En plus du coût énorme que représente le traitement de la maladie mentale lorsqu'elle se présente, le fait de ne pas prendre l'initiative en matière de bien-être mental coûtera de bons talents aux employeurs. "La génération du millénaire considère toute la génération comme un soutien de soutien en santé mentale avant de décider de s'engager pour y travailler."

Des sociétés telles que Starbucks, Manuvie et Deloitte ont augmenté les dépenses que leurs employés et leurs personnes à charge peuvent consacrer à la santé mentale, ce qui est un facteur de différenciation sur le marché dans une guerre des talents, a déclaré Palvetzian.

Action civique a travaillé avec des experts en santé mentale au travail pour créer un outil d'évaluation en ligne gratuit appelé MindsMatter, sur la base des principes de la norme.

Certaines choses ont simplement un sens humain et un sens des affaires. C'est l'un d'eux.– Sevaun Palvetzian, Action civique

Les employeurs répondent à 12 questions, puis reçoivent un e-mail avec trois actions pour améliorer le bien-être mental sur leur lieu de travail, ainsi que des ressources pour le faire.

"Nous devons comprendre que les gens ne sont pas que des employés. Ce sont aussi des fils, des mères, des soeurs et des enfants. Notre santé mentale nous accompagne partout où nous allons. Pourtant, nous passons la plupart de nos heures éveillées au travail", a déclaré Palvetzian.

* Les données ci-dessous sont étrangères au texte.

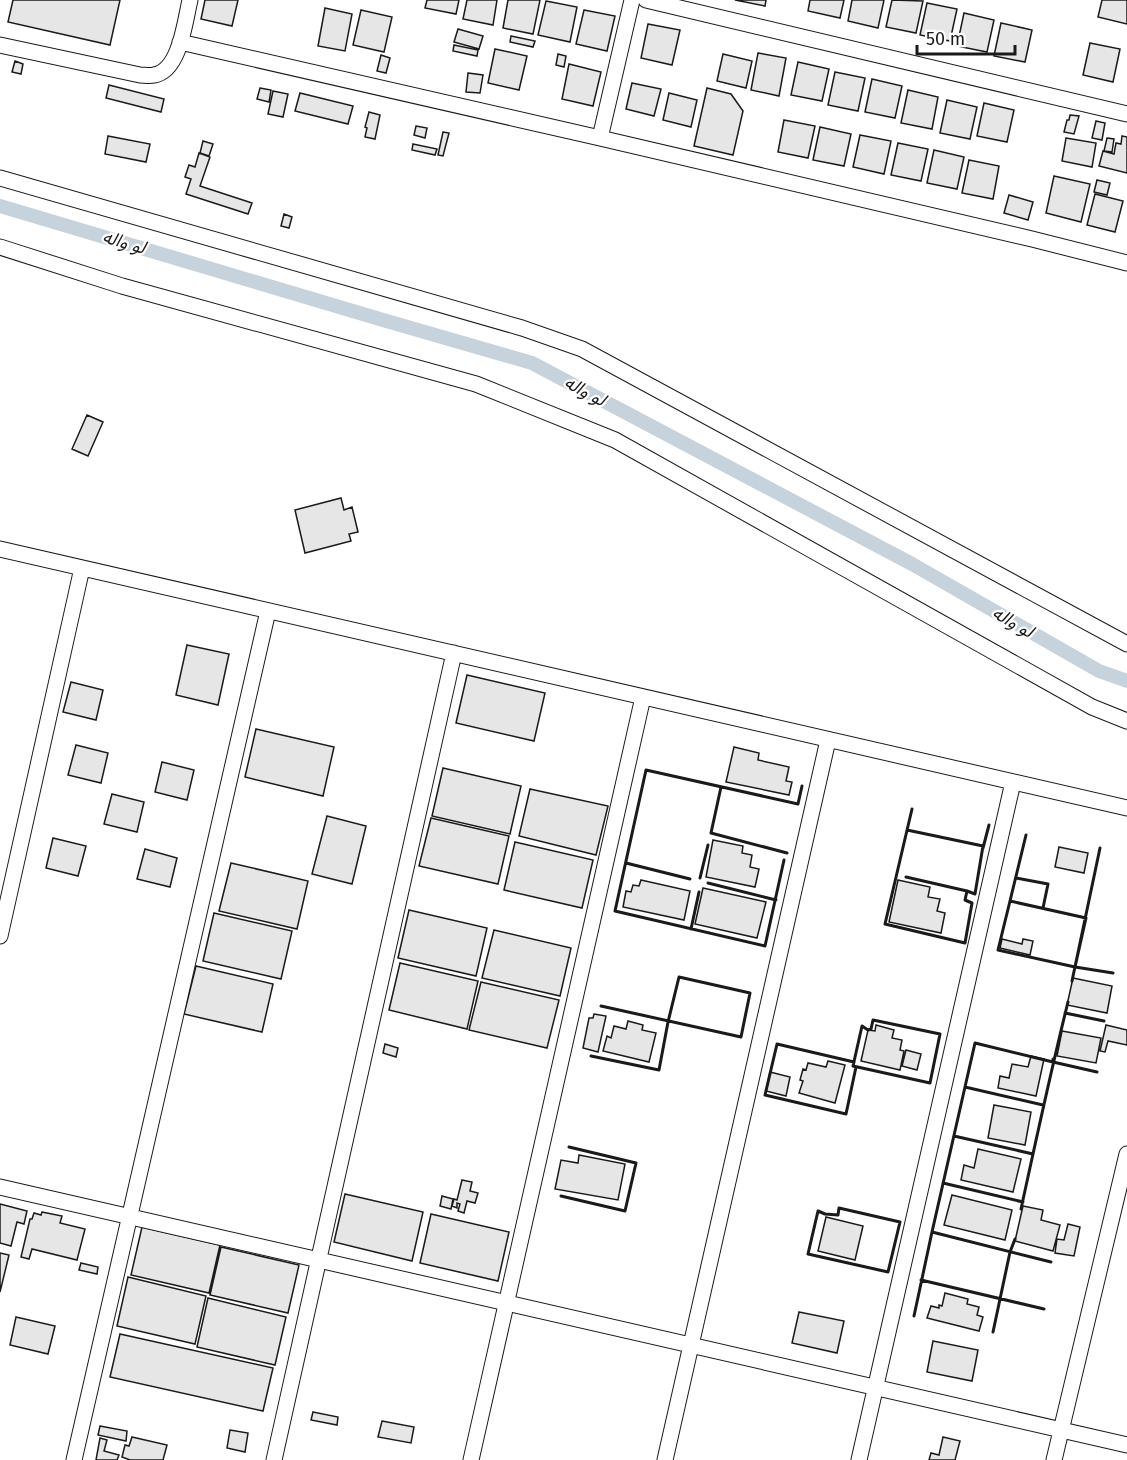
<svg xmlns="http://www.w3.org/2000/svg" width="1127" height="1460" font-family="'Fira Sans','Noto Sans Arabic',sans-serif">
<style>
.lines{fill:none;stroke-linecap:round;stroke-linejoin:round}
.canal{stroke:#c6d2dc;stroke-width:14}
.building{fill:#e6e6e6;stroke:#1a1a1a;stroke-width:1.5}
.minor-casing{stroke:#1a1a1a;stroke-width:17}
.minor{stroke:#fff;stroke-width:15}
.wall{stroke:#1a1a1a;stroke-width:3}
.labels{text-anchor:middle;stroke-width:4.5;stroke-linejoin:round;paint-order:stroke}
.water-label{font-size:18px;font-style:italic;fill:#1a1a1a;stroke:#fff}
</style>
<rect width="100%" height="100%" fill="#fff"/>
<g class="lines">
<path class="canal" d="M0 206 383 320 532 363 912 564 1099 671 1127 681"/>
</g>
<path class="building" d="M13 0H120L110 45 8 22Z
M205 0H238L232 26 201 19Z
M427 0H459L456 14 425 8Z
M467 0H497L493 25 463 19Z
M508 0H540L533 34 503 28Z
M735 0H766L765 6Z
M810 0H844L840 18 808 11Z
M852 0H884L878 28 848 21Z
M892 0 923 1 916 33 886 27Z
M1102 0H1127V24L1098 17Z
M546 1 577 7 570 42 538 35Z
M927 3 957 9 950 41 920 35Z
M325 8 352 14 345 51 318 46Z
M361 10 392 17 384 52 353 45Z
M584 10 615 16 607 51 576 44Z
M964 13 994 20 987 52 957 46Z
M1001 23 1032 30 1025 62 994 56Z
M648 24 680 30 672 65 641 58Z
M458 29 483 36 479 49 454 42Z
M511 36 535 41 533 47 510 42Z
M1090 43 1120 49 1113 82 1083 75Z
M454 45 478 50 477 56 453 51Z
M495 49 527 56 519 90 488 83Z
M758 53 786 58 779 96 751 90Z
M558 54 566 56 564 67 556 65Z
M723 54 752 61 746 88 717 81Z
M381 55 390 58 386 73 377 71Z
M15 61 23 64 21 74 12 72Z
M798 62 829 69 822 101 791 95Z
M569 64 601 72 593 106 562 99Z
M835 72 865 78 858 111 828 105Z
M468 73 483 75 480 93 466 92Z
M872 79 902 86 895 118 865 112Z
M632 83 661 89 654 116 626 109Z
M109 85 164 99 161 112 106 98Z
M260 88 271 90 269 102 257 99Z
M707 88 731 94 743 111 733 155 694 146Z
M908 90 938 97 932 129 901 123Z
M273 91 288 94 283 117 268 114Z
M300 93 353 106 348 124 295 111Z
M669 93 697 100 691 127 663 120Z
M947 100 977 107 970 139 940 133Z
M984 103 1014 110 1007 142 977 136Z
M369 112 380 115 375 139 365 137 367 128 365 127Z
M1070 115 1079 116 1074 134 1064 132 1067 120H1069Z
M784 120 815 126 808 158 778 152Z
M1096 121 1105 123 1102 140 1092 138Z
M416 126 427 128 425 138 414 135Z
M820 127 851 134 844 166 813 160Z
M443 132 449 133 443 156 438 155Z
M860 135 891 141 884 174 853 167Z
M108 136 150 144 146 162 105 154Z
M1122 136 1127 137V173L1099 166 1103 151 1114 154 1116 143 1121 144Z
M1066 138 1096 143 1092 167 1062 161Z
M1107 138 1114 139 1112 152 1104 151Z
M203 141 213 144 209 156 200 153Z
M898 143 928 149 921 181 891 175Z
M413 144 437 149 435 155 412 150Z
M934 150 964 157 957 189 927 183Z
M199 153 210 157 200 186 252 203 248 214 186 194 191 179 185 177 189 165 195 167Z
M969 160 999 166 993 199 962 193Z
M1054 176 1090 184 1081 222 1046 213Z
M1097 180 1110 183 1107 195 1094 192Z
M1095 194 1123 201 1115 232 1087 225Z
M1009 195 1033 202 1028 220 1004 213Z
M284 214 292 217 289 228 281 226Z
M87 415 103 422 88 456 72 449Z
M341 498 344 510 352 507 358 532 349 534 351 541 305 553 295 510Z
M187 645 229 654 218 705 176 695Z
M467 675 545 693 534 741 456 723Z
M71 682 103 690 96 720 63 712Z
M256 729 334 747 323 796 245 777Z
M76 745 108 753 101 783 68 775Z
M734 747 759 753 758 760 789 767 786 781 792 782 789 795 726 782Z
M162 762 194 770 187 800 155 792Z
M443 768 521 786 510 834 432 816Z
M530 789 608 806 596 855 519 836Z
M112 794 144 802 137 832 104 824Z
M327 816 366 826 352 884 312 874Z
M431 818 509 836 498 884 419 866Z
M53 838 86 846 78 876 46 868Z
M713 840 743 846 742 853 752 855 750 867 759 869 755 887 706 877Z
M515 842 593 860 582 908 504 890Z
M1059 847 1088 853 1084 873 1055 867Z
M145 849 177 858 170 887 137 879Z
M231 863 308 881 297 929 219 911Z
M641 880 690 891 684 920 623 907 626 891 631 892 633 885 639 886Z
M898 880 930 887 928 897 940 899 937 911 945 913 941 933 889 922Z
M703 888 766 902 757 938 695 924Z
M409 910 487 928 476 976 398 958Z
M214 913 292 931 281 979 203 961Z
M494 930 571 948 560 996 482 978Z
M1002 939 1022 944 1023 939 1033 941 1030 955 1000 948Z
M400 963 478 981 467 1029 389 1010Z
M196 966 273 984 262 1032 184 1014Z
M1073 978 1112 986 1107 1013 1067 1005Z
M481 982 559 1000 547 1048 469 1030Z
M594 1014 606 1016 598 1052 583 1048 589 1018H593Z
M628 1021 643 1025 642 1030 656 1033 649 1062 603 1051 607 1036 611 1038 614 1026 626 1029Z
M876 1025 894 1030 892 1038 902 1040 900 1050 904 1051 900 1070 861 1061 868 1030 875 1031Z
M1106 1025 1127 1030V1045L1108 1041 1105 1052 1100 1051Z
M1062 1031 1101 1038 1096 1063 1057 1056Z
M385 1044 398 1048 396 1057 383 1053Z
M906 1050 921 1054 917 1070 902 1066Z
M1031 1056 1044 1059 1036 1096 998 1088 1000 1076 1009 1078 1012 1064 1028 1067Z
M828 1061 845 1065 835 1103 799 1093 803 1081 800 1080 803 1069 806 1070 808 1063 826 1067Z
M770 1072 790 1077 786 1096 766 1091Z
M994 1105 1031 1112 1025 1145 988 1138Z
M978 1149 1021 1159 1013 1192 961 1180 964 1165 974 1168Z
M579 1155 625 1164 618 1200 555 1189 561 1160 578 1163Z
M462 1180 472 1182 470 1191 478 1193 475 1203 467 1201 464 1213 458 1211 460 1204 457 1203V1208L452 1206 454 1199 457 1200Z
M345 1194 423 1212 412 1261 334 1242Z
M952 1195 1012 1210 1005 1240 944 1225Z
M442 1196 453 1199 451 1209 440 1206Z
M0 1204 27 1211 24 1224 17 1222 11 1246 0 1243Z
M1023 1206 1043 1210 1041 1220 1060 1225 1053 1251 1015 1241Z
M42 1212 62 1216 60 1223 85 1229 77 1260 32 1249 29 1259 21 1257 30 1219H32L34 1213 41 1215Z
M431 1214 509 1232 498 1281 420 1263Z
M826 1217 863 1226 855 1260 818 1251Z
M1068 1224 1080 1227 1074 1256 1055 1253 1057 1239 1064 1240Z
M142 1227 220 1245 209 1293 131 1275Z
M221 1247 299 1265 288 1313 210 1295Z
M0 1253 9 1255 0 1292Z
M81 1263 98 1267 97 1274 79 1270Z
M128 1277 206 1296 195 1344 117 1326Z
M945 1293 968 1299 967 1304 979 1307 977 1315 983 1317 979 1331 927 1318 931 1306 939 1308V1305L942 1306Z
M208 1298 286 1317 275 1365 197 1347Z
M799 1312 844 1321 837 1353 792 1343Z
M16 1317 55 1326 48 1354 10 1345Z
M120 1334 273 1368 263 1411 110 1377Z
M933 1341 978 1350 972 1381 927 1372Z
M313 1412 338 1417 337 1425 311 1420Z
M382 1421 414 1427 411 1443 378 1437Z
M100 1426 127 1431 126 1441 98 1435Z
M230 1430 248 1433 245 1452 227 1448Z
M132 1437 167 1445 163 1460H130L122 1457 125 1445 129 1446Z
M943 1437 960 1441 955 1460H929L931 1453 939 1455Z
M100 1438 107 1440 104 1451 119 1455 117 1460H96Z"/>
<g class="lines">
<g class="minor-casing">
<path id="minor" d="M646 0 1127 114
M180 42 600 138 1032 239 1127 263
M0 45 140 75C144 75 150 76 154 75 180 71 185 21 190 0
M600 138 632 0
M0 178 522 328 582 349 1127 644
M0 247 122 286 476 384 615 440 1092 707 1127 721
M0 549 1127 808
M0 936 82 568
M0 1187 1127 1445
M74 1460 268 611
M274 1460 454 653
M471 1460 643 697
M665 1460 828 740
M859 1460 1013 782
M1054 1460 1127 1154"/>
</g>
<use href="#minor" class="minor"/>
<path class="wall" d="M721 787 711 833 787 853
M907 830 983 846 975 894 967 891 965 900 972 903 965 943 885 924 912 809
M983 848 989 825
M784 860 765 946 615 911 646 770 798 804 802 786
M626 863 690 879
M906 877 967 891
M700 878 708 845
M1016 878 1048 884 1043 908
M708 883 776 900
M1010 901 1086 918 1075 967 998 950Z
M1010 901 1026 835
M691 929 699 892
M1075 967 1113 973
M1072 981 1100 848
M1065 1013 1104 1021
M873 1020 940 1034 930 1083 853 1066 862 1026 868 1030 871 1029Z
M777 1044 854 1062 853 1066 856 1067 846 1114 765 1095Z
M591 1056 659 1070 668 1022 679 977 750 993 741 1037 601 1006
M1053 1059V1062L1097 1072
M965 1087 1043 1105
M954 1136 1033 1154
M943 1183 1023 1202
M561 1196 625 1211 636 1163 569 1147
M839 1208 900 1222 888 1272 808 1254 818 1211 825 1214 838 1215Z
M1021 1209C1036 1140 1051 1070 1068 1002
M1051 1262 932 1232 975 1043 1053 1062
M921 1280 1044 1309
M914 1316 932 1232
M993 1332 1010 1252 1015 1239"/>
</g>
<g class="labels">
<g class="water-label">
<text transform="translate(124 242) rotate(16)" y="6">لو واله</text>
<text transform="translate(585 391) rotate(28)" y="6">لو واله</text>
<text transform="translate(1013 622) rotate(30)" y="6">لو واله</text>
</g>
</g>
<path d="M917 45v9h98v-9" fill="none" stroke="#1a1a1a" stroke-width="3"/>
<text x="926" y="45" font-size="18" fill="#1a1a1a" stroke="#ffffff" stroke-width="4.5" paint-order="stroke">50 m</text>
</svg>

"Pour que nos employeurs ne prêtent pas attention à ce problème, non seulement le lieu de travail, mais tous les autres aspects de notre vie."

Palvetzian, elle n'a pas été surprise de voir le rapport Deloitte établir un retour sur investissement positif pour les initiatives de santé mentale.

"Certaines choses ont simplement un sens humain et un sens commercial. C’est l’un d’eux."